Em uma das cenas mais fortes do filme — que não usa gore ou qualquer monstruosidade –, Dani entra numa espécie de colapso onde só consegue chorar e gritar sem parar. As mulheres ao redor seguram-na e começam a reproduzir os sons do choro e dos gritos e as expressões faciais de Dani, dando um sentido de comunidade à cena, mas, principalmente, nos arrastando para a sensação de “bola de neve” ansiosa, depressiva e em pânico que é buscar a saída da realidade da perda. Essas mulheres ao redor da personagem simbolizaram, para mim, todo o peso da pessoa em sofrimento, que não consegue fugir da dor e é obrigada a coexistir, lamentavelmente, com o desconsolo do abandono, da falta e do desamparo enlutados.

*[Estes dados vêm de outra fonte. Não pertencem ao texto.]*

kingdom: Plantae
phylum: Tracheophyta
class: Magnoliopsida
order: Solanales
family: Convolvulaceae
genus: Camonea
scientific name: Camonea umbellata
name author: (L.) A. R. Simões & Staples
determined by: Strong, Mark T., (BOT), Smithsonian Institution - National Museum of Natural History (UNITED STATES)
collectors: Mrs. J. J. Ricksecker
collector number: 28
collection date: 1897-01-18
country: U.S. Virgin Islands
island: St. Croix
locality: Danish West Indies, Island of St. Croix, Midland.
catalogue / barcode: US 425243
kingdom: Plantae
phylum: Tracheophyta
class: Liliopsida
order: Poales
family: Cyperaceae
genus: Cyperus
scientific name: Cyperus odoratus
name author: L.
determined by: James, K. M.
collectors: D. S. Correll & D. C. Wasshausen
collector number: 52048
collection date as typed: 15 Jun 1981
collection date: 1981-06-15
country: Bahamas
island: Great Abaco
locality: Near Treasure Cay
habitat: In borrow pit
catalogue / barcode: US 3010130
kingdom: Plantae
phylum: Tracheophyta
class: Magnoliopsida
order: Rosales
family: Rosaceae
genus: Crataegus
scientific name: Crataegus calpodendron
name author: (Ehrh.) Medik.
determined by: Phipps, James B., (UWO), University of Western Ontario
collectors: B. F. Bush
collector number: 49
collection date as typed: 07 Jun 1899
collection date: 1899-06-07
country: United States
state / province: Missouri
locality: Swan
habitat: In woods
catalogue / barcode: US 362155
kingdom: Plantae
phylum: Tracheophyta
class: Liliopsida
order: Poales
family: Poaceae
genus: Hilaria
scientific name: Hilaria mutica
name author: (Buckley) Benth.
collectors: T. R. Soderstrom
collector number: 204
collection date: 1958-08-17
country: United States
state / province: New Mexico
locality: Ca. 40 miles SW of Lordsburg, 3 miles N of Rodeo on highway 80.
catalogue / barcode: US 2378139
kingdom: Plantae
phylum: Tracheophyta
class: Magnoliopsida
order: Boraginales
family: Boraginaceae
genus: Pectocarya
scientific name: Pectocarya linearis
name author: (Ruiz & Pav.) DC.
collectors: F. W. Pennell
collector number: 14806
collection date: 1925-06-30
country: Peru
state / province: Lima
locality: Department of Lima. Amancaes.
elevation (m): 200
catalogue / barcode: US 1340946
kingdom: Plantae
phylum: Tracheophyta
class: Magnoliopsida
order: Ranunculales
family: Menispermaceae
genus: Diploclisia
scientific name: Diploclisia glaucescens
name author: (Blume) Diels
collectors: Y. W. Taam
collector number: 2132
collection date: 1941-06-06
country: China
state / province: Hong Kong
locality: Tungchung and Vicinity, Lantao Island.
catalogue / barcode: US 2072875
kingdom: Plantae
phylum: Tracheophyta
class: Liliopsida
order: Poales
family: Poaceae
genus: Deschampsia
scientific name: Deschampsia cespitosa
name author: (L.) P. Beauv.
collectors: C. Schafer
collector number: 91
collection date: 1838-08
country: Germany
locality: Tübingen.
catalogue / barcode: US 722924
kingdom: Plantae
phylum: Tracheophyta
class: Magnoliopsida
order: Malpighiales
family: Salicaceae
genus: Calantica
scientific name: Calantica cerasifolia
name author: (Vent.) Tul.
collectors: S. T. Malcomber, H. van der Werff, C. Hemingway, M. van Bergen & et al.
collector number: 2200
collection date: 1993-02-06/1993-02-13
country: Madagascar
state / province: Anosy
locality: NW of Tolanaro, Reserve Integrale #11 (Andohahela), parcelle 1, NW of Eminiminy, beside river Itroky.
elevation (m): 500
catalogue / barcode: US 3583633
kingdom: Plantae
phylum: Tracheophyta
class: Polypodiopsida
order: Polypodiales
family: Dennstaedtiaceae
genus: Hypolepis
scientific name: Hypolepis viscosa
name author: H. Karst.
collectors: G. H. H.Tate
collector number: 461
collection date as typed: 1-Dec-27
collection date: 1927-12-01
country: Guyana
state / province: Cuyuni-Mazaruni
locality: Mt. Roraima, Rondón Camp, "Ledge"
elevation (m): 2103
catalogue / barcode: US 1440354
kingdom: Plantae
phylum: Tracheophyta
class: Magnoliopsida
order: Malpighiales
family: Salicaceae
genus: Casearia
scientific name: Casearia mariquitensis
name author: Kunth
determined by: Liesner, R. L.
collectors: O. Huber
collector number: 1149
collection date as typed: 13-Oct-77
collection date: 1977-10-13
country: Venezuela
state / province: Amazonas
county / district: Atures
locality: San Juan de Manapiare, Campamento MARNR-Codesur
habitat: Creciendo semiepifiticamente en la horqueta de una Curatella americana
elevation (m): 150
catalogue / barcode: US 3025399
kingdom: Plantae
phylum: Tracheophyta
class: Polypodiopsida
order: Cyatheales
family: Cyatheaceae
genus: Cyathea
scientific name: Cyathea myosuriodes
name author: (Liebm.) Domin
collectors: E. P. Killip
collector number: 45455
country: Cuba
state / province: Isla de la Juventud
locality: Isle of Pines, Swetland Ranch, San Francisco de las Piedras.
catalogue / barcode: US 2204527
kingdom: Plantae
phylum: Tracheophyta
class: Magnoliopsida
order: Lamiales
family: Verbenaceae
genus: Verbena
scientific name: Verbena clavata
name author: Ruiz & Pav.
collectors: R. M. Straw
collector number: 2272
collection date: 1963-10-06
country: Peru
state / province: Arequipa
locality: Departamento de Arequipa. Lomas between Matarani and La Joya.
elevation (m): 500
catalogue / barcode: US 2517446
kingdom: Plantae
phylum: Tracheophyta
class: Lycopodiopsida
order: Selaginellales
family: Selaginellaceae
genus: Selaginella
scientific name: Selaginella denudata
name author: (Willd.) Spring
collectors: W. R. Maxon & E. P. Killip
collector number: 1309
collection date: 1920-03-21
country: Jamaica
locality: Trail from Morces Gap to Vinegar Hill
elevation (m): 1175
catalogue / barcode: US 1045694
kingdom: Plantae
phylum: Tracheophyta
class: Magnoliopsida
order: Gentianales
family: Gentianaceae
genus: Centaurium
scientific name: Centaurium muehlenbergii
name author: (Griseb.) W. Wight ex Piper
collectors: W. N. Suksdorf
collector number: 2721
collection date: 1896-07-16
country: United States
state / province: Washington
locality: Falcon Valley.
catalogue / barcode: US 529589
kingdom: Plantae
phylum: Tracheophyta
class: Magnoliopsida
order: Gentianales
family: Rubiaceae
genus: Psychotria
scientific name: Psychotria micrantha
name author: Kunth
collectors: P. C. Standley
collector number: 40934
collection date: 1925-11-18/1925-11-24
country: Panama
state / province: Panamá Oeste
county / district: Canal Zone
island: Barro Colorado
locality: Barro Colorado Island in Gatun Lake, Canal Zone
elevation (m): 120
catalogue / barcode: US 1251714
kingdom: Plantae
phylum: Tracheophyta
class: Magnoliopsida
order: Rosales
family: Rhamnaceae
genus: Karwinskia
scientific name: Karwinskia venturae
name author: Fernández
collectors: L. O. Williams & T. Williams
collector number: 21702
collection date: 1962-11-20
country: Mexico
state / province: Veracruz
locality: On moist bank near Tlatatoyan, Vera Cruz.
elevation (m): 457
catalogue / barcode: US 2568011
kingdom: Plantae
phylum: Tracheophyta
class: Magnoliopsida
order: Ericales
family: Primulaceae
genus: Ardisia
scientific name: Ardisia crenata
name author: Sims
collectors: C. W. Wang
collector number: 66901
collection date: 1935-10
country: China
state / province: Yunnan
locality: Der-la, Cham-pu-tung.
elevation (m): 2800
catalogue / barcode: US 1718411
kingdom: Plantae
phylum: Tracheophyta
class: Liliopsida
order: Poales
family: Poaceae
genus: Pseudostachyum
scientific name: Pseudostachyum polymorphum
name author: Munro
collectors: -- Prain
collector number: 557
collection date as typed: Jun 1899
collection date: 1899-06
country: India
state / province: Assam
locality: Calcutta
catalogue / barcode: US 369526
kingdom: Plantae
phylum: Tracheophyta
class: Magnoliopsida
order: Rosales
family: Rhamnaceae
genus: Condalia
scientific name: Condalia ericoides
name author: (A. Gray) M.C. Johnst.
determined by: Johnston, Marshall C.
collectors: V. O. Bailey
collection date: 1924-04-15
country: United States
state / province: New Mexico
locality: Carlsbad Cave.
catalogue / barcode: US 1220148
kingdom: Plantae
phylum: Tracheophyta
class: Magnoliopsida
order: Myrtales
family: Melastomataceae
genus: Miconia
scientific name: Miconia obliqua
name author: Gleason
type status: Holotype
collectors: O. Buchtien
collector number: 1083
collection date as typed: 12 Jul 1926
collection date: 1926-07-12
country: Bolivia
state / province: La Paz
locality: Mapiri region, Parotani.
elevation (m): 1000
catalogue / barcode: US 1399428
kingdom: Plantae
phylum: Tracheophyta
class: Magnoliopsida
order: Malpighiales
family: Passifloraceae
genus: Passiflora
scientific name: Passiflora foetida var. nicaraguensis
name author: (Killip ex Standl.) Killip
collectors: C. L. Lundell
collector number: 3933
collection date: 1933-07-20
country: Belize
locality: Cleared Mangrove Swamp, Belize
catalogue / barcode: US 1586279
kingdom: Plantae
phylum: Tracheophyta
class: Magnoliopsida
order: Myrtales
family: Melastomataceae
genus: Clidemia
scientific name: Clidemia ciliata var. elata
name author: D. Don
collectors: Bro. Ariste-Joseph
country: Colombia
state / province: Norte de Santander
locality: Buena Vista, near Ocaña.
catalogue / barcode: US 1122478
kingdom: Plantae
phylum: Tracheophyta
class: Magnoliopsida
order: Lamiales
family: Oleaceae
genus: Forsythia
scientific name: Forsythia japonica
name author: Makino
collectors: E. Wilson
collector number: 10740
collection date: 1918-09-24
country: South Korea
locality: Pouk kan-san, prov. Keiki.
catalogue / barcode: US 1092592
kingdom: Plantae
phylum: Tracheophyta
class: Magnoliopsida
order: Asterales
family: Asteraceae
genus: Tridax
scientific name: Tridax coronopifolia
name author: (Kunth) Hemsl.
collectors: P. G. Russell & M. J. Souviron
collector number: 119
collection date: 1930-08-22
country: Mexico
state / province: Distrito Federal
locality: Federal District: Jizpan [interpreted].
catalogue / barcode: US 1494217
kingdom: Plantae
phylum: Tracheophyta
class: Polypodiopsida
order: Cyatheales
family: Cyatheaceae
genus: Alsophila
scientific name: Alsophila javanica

Além do episódio de suicídio, a comunidade de Pelle festeja mais três rituais que, aos olhos despreparados para as estranhezas, podem ser complexos demais: a escolha da Rainha de Maio — festejo em que as jovens da comunidade devem dançar sem parar, vencendo a que não cair durante a dança, que pode levar dias –, uma espécie de ritual de cópula — que ocorre em grupo, não sendo, no entanto, uma orgia, mas sim um tipo comunhão onde mulheres ajudam outra mulher a engravidar — e a queima de uma casa que foi construída para ser queimada contendo pessoas vivas e mortas. Esse último ritual fecha o filme com um final surpreendentemente feliz, o qual revela, para quem ainda não havia conseguido digerir, que o filme é uma jornada pelo luto de Dani. O sorriso final da personagem principal, eleita Rainha de Maio, é a evidência clara de que o luto chegou no fim.
A morte do que deveria morrer é o mote final de Aster em Midsommar e o filme termina numa espécie de começo, ao qual não somos permitidos experimentar, mas, assim como o propósito da obra, está embebido de simbolismos, os quais a imaginação nos proporciona construir, destruir e construir novamente.